In the example of the infantrymen, the major difference in how damage is handled is actually nonexistent — the hovercraft simply has much thicker armor and is much more durable overall than the player (or infantry), so weapons do a lot less to it. The automatic rifle bullets hit just as hard in both games, it’s just that the hovercraft has a thick layer of rigid armor instead of a Kevlar vest. Same with the rocket obliterating a human but merely inflicting serious damage to the hovercraft. It also lets us do a reenactment of the semi scene in The Dark Knight.

Hovercraft Racing

This one went a lot quicker than I’d anticipated. I was dreading having to make racetracks from scratch, simply because to make it look even remotely decent you need a pile of assets. Track surfaces, the grass next to the track, pit road, stands, sponsor signs, fences, all that stuff. Honestly, if it had been up to me I’d probably have taken a terrain, put a grass texture on it, slapped down some black rectangular and triangular sections to represent the track surface, added a brick wall (basic rectangles with brick texture on them) around the track, and called it a day.
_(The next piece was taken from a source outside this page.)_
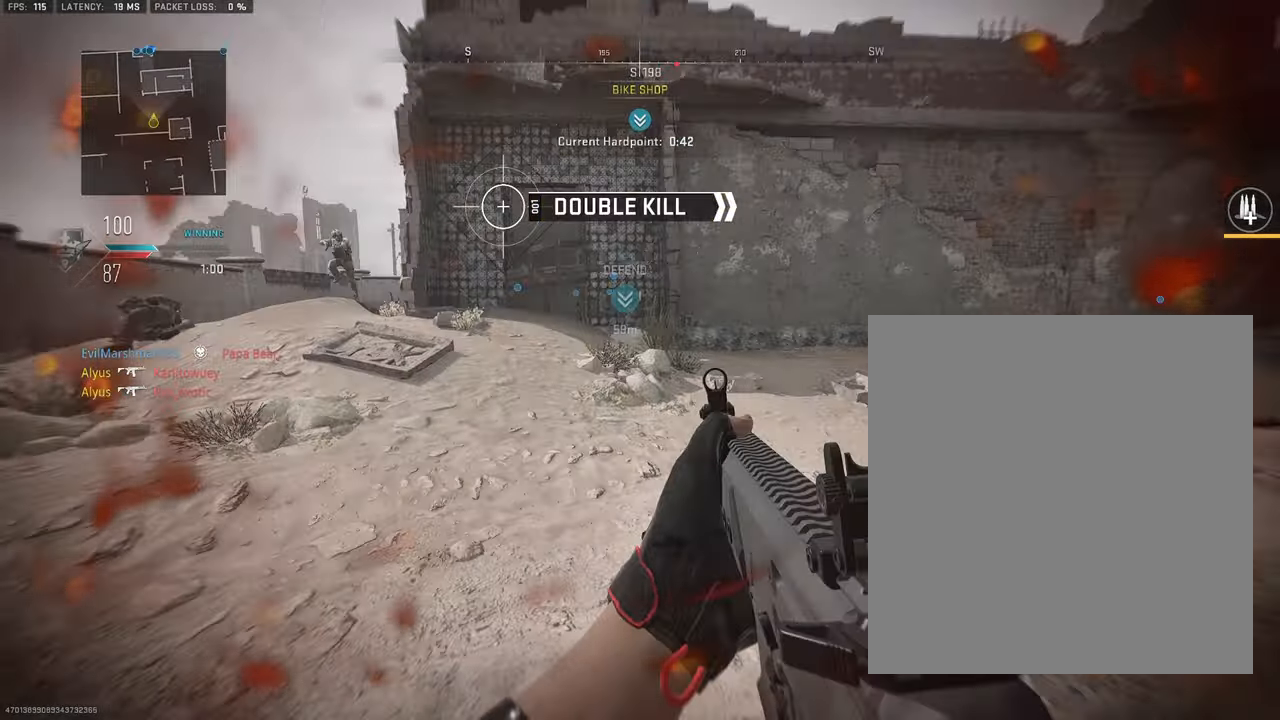
{"buttons": ["L3"], "left_stick": "up", "right_stick": "center", "events": [[17, "right_stick", "left"], [83, "DPAD_RIGHT", "up"], [167, "L3", "down"], [167, "right_stick", "center"], [250, "left_stick", "up"], [350, "L3", "up"], [400, "L3", "down"]]}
However, I threw some cash at the Support Ukraine Mega Asset Pack in the Unity Store just on general principle and it happened to come with a racetrack generator. Install, push a few buttons, and you have a procedurally-generated track. Righteous. So instead of spending a chunk making terrible-looking LOD A track assets, I got to jump right into coding the AI for the other racing hovercraft.

When you play this one, my advice is slow down. The player hovercraft will still flip like a bottlecap if you let it, and I managed to do so on every track I tested.

When all was said and done, though, I decided the combative version was a much more interesting project and will be devoting my time to it instead of the racing game unless someone persuades me otherwise. 

Rokkit Precision

I added a few more levels, as planned, and (as with the hovercraft racing game) decided the combative version was a more interesting project.

Web

Upgrades were made to all the sideline sites and three client sites (one existing, two new).  A fourth client site is on hold because they’re playing games, so I’m not about to call that a failure on my part. 

“Liberal Arts Electives”

I completed all of the lectures and incorporated what I could into my daily routine. 

Going forward this summer I’ll be focusing on a lot more of the “phy ed” side of this because it’s summer and I can get out to the trails without them being mud pits.  I may also hit the disc golf course near the trails if for no other reason than to see just what in tarnation a frisbee golf pro shop looks like.  All of this, naturally, depends on my doctors’ orders.  They want me taking it easy for the time being, and I’m specifically not allowed in the pool until things heal. I’m pretty sure I’m not even allowed anywhere near the pool just on general principle. 

Overall, I can’t complain too much about how this went.  Considering I was effectively a full-time student working a full-time job with overtime in a machine shop, and working on our sideline business, then had a major medical malfunction, I’d consider this a solid achievement.